[Start of Attachment]
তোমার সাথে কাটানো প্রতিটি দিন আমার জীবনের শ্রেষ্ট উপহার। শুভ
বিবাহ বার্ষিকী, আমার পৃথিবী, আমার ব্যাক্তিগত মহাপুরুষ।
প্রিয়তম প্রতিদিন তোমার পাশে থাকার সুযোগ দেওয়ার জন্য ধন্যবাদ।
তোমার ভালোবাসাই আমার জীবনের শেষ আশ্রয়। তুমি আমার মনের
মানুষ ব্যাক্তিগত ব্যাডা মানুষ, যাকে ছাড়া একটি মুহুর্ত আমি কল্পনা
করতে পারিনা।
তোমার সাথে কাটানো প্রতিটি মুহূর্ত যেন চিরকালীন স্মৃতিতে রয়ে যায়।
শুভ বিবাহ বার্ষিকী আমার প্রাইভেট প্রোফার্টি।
[End of Attachment]
Copy every line of the entries above word for word, keeping the original line breaks.

তোমার সাথে কাটানো প্রতিটি দিন আমার জীবনের শ্রেষ্ট উপহার। শুভ
বিবাহ বার্ষিকী, আমার পৃথিবী, আমার ব্যাক্তিগত মহাপুরুষ।
প্রিয়তম প্রতিদিন তোমার পাশে থাকার সুযোগ দেওয়ার জন্য ধন্যবাদ।
তোমার ভালোবাসাই আমার জীবনের শেষ আশ্রয়। তুমি আমার মনের
মানুষ ব্যাক্তিগত ব্যাডা মানুষ, যাকে ছাড়া একটি মুহুর্ত আমি কল্পনা
করতে পারিনা।
তোমার সাথে কাটানো প্রতিটি মুহূর্ত যেন চিরকালীন স্মৃতিতে রয়ে যায়।
শুভ বিবাহ বার্ষিকী আমার প্রাইভেট প্রোফার্টি।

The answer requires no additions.